Anyhow, one way you could approach this if you are concerned about the Elf getting ruined … you could make the connection that the the Elf is a holiday activity, not a toy. It’s more like a model or a decoration. You could say something like, In this home it’s okay if they are touched here and there BUT, here’s the important thing, if the Elf moves too much it can get lost and then we won’t be able to see what hilarious mischief it gets into or we won’t be able to play the game any more. So let’s make sure it always gets back to where it belongs and we always use gentle hands with it.

 

Many years ago, after that conversation I was referring to, one of my preschool clients gifted me an alternative called the Kindness Elves by Imagination Tree. They are super cool and support building Kindness throughout the season. So if you are looking to infuse some magic with a completely different take, that might worth exploring.

 

So WHAT ABOUT THE BOOKS, MOVIES, STORIES….

For those of you who are thinking… We’ve already been sharing stories and we did it the traditional way!!! Is it too late? 

First, I want you to take a deep breath. We are all learning new things all the time. It teaches us and our children we can learn from the past and make changes for the future. It shows us that we are deeply caring people that truly want the best for our children.

I’m a big fan of being transparent. I’m a big fan of sharing our learning with children. I think when we own change and share forward it’s more resonating. Things like, I’ve been doing some thinking and I really want to focus our attention this holiday on kindness, on spreading joy. I want to find places where we can be helpful. I’ve noticed sometimes our traditions don’t support this, so it’s time to make some changes.

 

Focussing on the idea that Santa spreads joy and this makes people happy. Sharing gifts is fun, especially in the darkest days of winter. Great kids do unkind things sometimes, we can fix unkindness and build skills without threats. There are families who need extra kindness at this time of year so let’s find ways of supporting them.

 

 

What about older children and grandparents, what kinds of things can you talk about with them?
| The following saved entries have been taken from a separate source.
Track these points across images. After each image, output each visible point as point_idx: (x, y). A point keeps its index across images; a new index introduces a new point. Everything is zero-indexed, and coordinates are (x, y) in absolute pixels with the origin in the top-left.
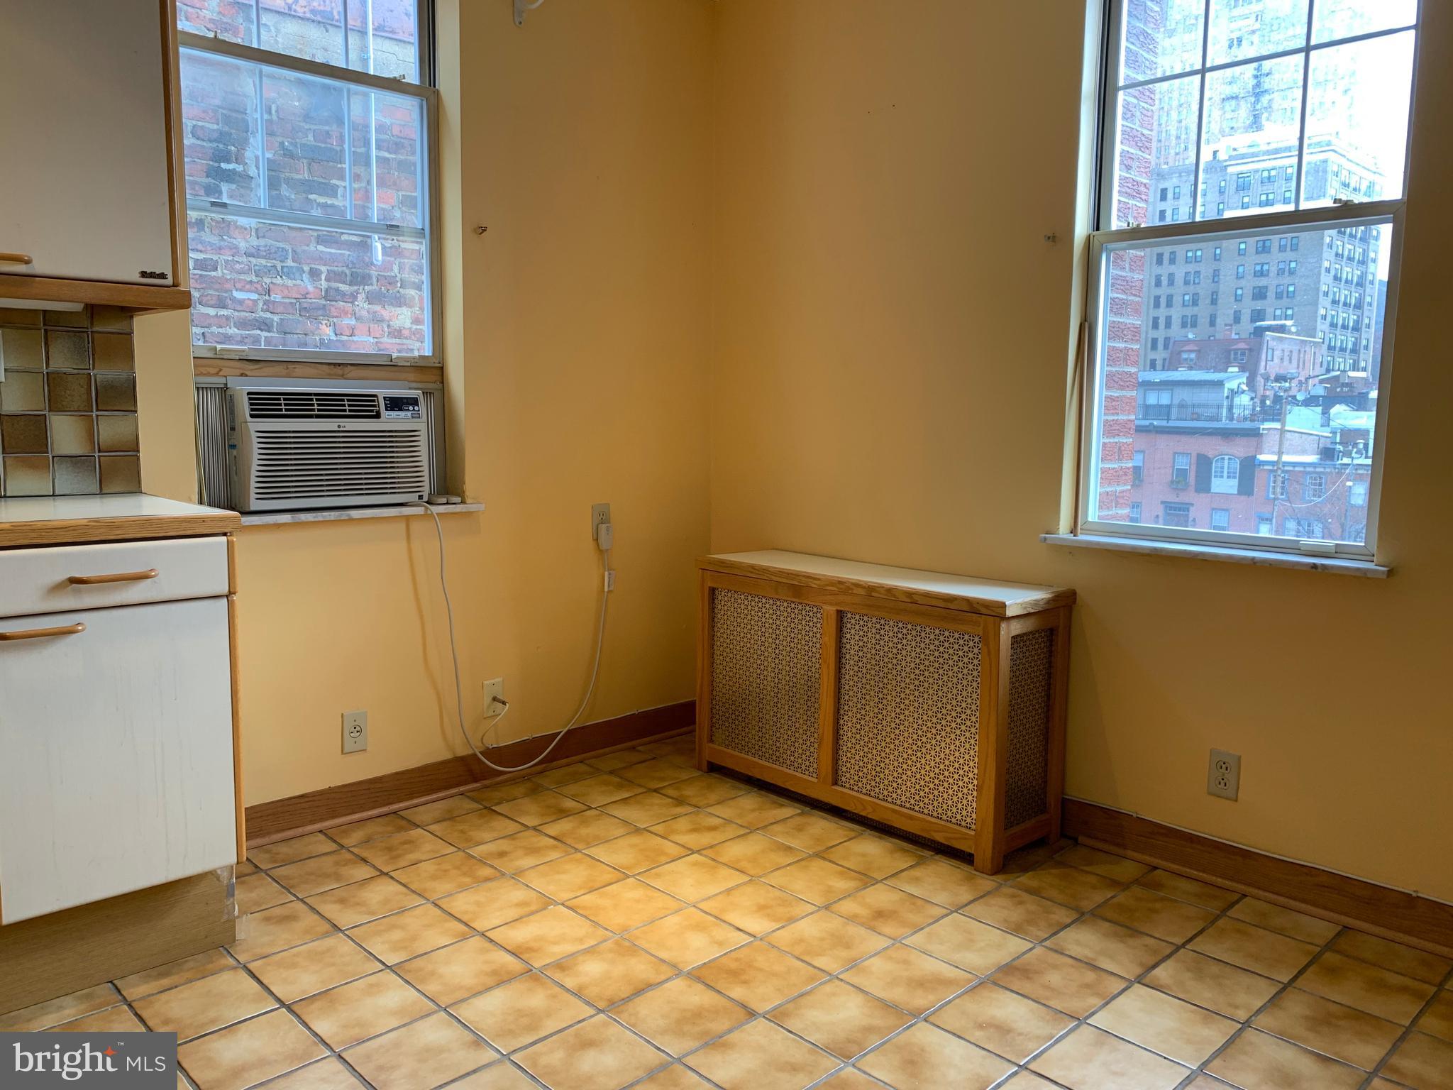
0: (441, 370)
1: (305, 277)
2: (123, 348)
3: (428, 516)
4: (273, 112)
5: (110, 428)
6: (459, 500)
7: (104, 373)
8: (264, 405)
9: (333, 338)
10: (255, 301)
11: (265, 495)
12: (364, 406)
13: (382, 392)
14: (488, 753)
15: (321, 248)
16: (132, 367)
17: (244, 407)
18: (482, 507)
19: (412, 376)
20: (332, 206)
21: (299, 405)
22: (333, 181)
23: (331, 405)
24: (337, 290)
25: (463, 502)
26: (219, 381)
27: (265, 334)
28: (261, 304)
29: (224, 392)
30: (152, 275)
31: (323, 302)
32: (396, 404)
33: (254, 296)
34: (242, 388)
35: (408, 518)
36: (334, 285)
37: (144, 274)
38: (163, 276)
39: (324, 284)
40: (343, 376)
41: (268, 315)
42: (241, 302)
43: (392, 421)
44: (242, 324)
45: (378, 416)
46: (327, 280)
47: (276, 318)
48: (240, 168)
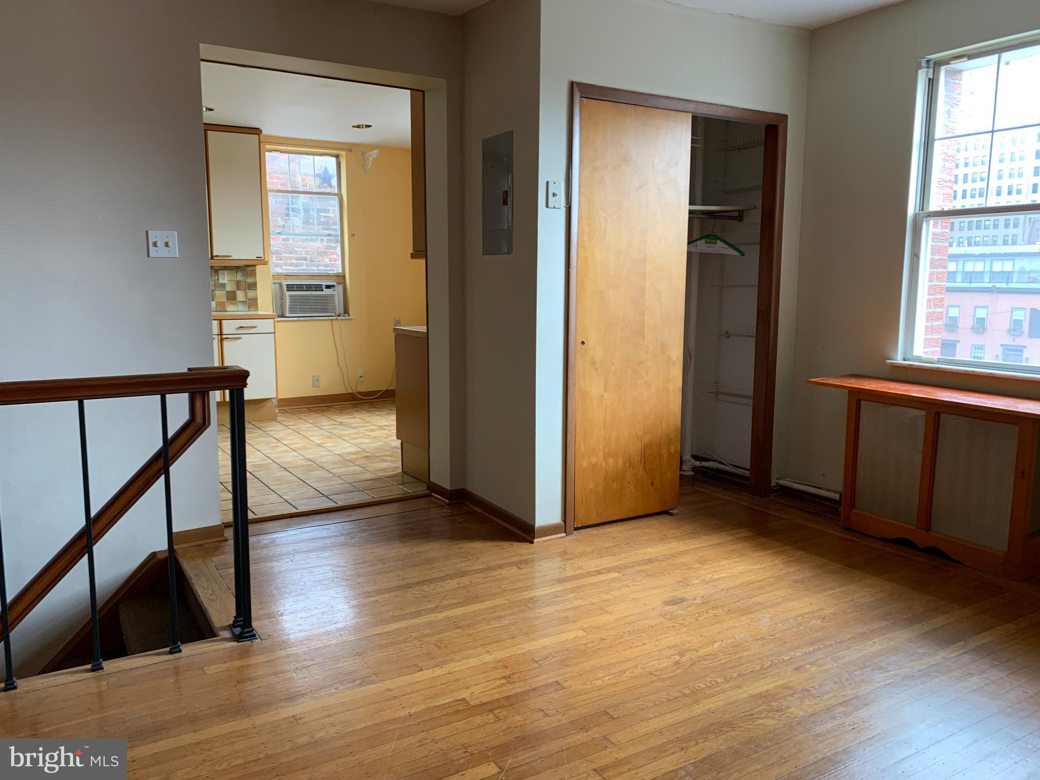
0: (344, 276)
1: (319, 242)
2: (254, 274)
3: (337, 319)
4: (308, 186)
5: (251, 294)
6: (347, 315)
7: (249, 280)
8: (290, 288)
9: (329, 262)
10: (302, 251)
11: (290, 312)
12: (319, 288)
13: (324, 283)
14: (359, 393)
15: (324, 231)
16: (256, 279)
17: (285, 288)
18: (354, 318)
19: (335, 278)
20: (328, 216)
21: (300, 288)
22: (328, 208)
23: (309, 288)
24: (330, 246)
25: (349, 316)
26: (278, 281)
27: (305, 262)
28: (304, 252)
29: (280, 284)
30: (259, 257)
31: (325, 250)
32: (328, 287)
33: (302, 249)
34: (285, 283)
35: (332, 320)
36: (329, 244)
37: (257, 257)
38: (261, 257)
39: (325, 244)
40: (314, 279)
41: (306, 256)
42: (297, 252)
43: (327, 292)
44: (297, 259)
45: (322, 290)
46: (326, 242)
47: (309, 256)
48: (296, 207)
 I start from a place of kindness because this promotes inclusion. Not only inclusion of people that may not believe in the same traditions, but also people who have different beliefs within the same system. 

To help support this conversation I have slowly introduced my children to the role that marketing plays in the holidays that we celebrate. This has helped focus our conversations on what values we want to uphold during this period of time and which ones we need to be aware of.

Traditions like Christmas, Halloween and Valentines etc have a very real corporate component. Through our conversations about how to spread joy and kindness we have also done some investigating into the history of certain traditions. For example, a few years ago we investigated the role that Coke-a-Cola played in the person many people now see as Santa. For comparison, we also dug into the history of Christmas and St Nicholas in Europe. In other words we explored the tradition as if we were studying another culture. This opened our conversation to talk about the good elements and also talk about some of the things that are not so awesome.  

 

Some of those topics were….

  why do we give and receive gifts and what do we want that to mean?

  •  How do we want to define the spirit and magic of Christmas within our home?
  •  What are holiday lights for?
  •  How can we be respect of people who have different beliefs than ours?

 So through this lens we were also able to talk about how different people in different places have different values, beliefs etc and part of kindness with our friends, who do believe diffusely, is to respect them, not correct them.